> Provided text:
When the 2018 Legislative session began, Meier-Hummel and her staff followed through with first draft of the child death disclosure law — albeit absent some of the more stringent language later added in by legislators, like the seven-day turnaround and the application to the cases of all kids who die in DCF custody.
“When the governor and I first spoke, we talked very candidly about the need for this agency in particular to be transparent moving forward, and about the need for us to be forthright about the work we’re doing to change the agency and the culture, to assure the public that we are taking things very seriously,” Meier-Hummel said at the bill signing ceremony.
Gov. Jeff Colyer underscored the idea that disclosing DCF’s involvement with children who later died will help keep other kids safe.
“Unfortunately, horrible tragedies happen, and we want to be as open as possible to ensure they never happen again,” he said. “There is no greater duty than to take care of our Kansas kids.”
But for critics, this new law is a half-measure, at best.
A summary of DCF’s involvement with Adrian Jones’ case would have given Judy Conway more information more quickly. But she said she wanted the entire record of what DCF had done and, in her opinion, failed to do, as well.

> Excerpted data:
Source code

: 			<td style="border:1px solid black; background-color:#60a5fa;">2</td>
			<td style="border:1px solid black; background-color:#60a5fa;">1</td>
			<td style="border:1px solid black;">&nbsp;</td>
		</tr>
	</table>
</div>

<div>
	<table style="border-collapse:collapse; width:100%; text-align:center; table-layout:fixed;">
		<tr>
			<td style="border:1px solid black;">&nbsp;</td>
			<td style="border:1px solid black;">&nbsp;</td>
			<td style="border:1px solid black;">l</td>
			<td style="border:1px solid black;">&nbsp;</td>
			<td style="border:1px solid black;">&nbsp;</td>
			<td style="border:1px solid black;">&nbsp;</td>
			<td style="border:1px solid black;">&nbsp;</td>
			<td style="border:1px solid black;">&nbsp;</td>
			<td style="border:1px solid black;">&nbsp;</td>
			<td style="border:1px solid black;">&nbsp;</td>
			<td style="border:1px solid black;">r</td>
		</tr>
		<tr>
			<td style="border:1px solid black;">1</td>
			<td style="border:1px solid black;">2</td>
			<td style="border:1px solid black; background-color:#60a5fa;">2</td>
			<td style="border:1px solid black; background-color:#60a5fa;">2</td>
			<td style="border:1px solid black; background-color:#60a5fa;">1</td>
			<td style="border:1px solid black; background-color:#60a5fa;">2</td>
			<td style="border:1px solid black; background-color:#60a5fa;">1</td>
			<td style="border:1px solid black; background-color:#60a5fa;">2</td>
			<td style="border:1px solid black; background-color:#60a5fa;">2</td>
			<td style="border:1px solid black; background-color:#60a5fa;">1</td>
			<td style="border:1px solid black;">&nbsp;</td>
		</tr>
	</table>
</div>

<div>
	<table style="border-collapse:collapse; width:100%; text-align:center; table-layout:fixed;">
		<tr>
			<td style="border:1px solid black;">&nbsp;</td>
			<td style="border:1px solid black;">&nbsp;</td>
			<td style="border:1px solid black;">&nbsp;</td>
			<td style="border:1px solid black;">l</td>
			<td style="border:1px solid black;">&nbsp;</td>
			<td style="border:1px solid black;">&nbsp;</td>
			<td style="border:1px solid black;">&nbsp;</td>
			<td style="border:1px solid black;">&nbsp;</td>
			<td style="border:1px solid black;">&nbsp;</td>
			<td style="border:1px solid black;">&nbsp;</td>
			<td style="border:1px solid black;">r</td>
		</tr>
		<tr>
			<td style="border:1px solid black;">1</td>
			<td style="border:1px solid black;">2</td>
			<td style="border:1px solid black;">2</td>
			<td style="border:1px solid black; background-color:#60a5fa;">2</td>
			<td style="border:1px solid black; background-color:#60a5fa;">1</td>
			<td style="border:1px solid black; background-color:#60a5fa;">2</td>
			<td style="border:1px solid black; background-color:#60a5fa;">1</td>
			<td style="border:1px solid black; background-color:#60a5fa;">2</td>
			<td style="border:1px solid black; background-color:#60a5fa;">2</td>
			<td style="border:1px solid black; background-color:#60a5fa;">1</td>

> Job A:
Please explain in one to three sentences why Gov. Jeff Colyer says disclosing DCF's involvement with children who later died is important, according to the passage on the child death disclosure law.
> Job B:
In the passage on the child death disclosure law, what turnaround time did legislators add to the first draft?

> Output A:
Colyer says that disclosing DCF's involvement with children who later died will help keep other kids safe. Horrible tragedies happen, and the state wants to be as open as possible to ensure they never happen again.

> Output B:
A seven-day turnaround.